- Exercise A
Print the passage of the RocksDB thread that begins at the words "We have deduplication" and stops after "due to padding.".
- Exercise B
Answer these questions using the RocksDB thread:
(i) What kind of ValueState does the deduplication job use to keep its state small?
(ii) With RocksDB, what is done to any state object before it is stored in MemTable or an SST file?
(iii) What does the reply suggest enabling?

Passage shown START

Object and Integer size in RocksDB ValueState

classic Classic list List threaded Threaded
5 messages Options
Reply | Threaded
Open this post in threaded view
|

Object and Integer size in RocksDB ValueState

Maciej Obuchowski
Hey.

We have deduplication job that has a large amount of keyed ValueState. We want to decrease state size as much as possible, so we're using ValueState<Object> as it's smallest possible Java non-primitive. However, as per https://www.baeldung.com/java-size-of-object (and my measurements) Java Integer has the same memory size as Object due to padding.
Will this still be true with RocksDB state? Can we put Integer in state without increasing state size?

Thanks, Maciej
Reply | Threaded
Open this post in threaded view
|

Re: Object and Integer size in RocksDB ValueState

Roman Khachatryan
Hi Maciej,

If I understand correctly, you're asking whether ValueState parameterized with Object has the same size as the one with Integer (given that the actual stored objects (integers) are the same).
With RocksDB, any state object is serialized first and only then it is stored in MemTable or in an SST file. So it doesn't matter as long as the same serializer is used. 

You probably should try enabling compression if you didn't already: https://ci.apache.org/projects/flink/flink-docs-stable/ops/state/large_state_tuning.html#compression

Regards,
Roman


On Tue, Feb 23, 2021 at 12:40 PM Maciej Obuchowski <[hidden email]> wrote:
Hey.

Passage shown END
Information supplied START

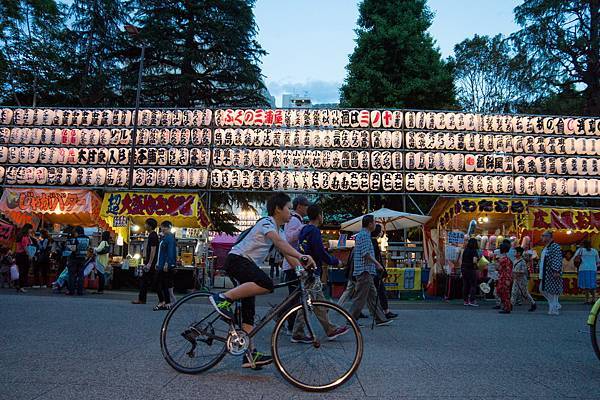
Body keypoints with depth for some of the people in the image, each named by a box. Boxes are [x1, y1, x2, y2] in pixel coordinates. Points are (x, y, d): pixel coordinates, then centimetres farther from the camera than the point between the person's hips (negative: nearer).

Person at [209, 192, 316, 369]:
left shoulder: (279, 230, 16)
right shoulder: (267, 222, -13)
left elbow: (288, 254, 10)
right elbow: (279, 242, -32)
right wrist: (301, 256, -44)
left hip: (247, 265, 10)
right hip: (237, 259, -10)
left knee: (248, 312, 4)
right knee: (266, 284, -33)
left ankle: (250, 355, 5)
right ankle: (223, 298, -24)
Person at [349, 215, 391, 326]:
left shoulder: (360, 234, 18)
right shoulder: (364, 235, -13)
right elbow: (366, 253, -20)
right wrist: (377, 264, -14)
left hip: (366, 272, 11)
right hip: (365, 270, -11)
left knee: (372, 296, 12)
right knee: (360, 297, -4)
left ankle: (380, 319, 17)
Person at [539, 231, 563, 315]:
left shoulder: (555, 246, -13)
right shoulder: (545, 247, 16)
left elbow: (557, 260, -20)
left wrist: (556, 271, -25)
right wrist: (541, 273, 24)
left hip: (552, 273, -10)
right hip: (545, 274, 10)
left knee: (553, 291, -4)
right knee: (543, 289, 11)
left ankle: (554, 309, 5)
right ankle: (557, 305, 22)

Information supplied END

- Exercise response A
We have deduplication job that has a large amount of keyed ValueState. We want to decrease state size as much as possible, so we're using ValueState<Object> as it's smallest possible Java non-primitive. However, as per https://www.baeldung.com/java-size-of-object (and my measurements) Java Integer has the same memory size as Object due to padding.

- Exercise response B
(i) ValueState<Object>
(ii) It is serialized.
(iii) Compression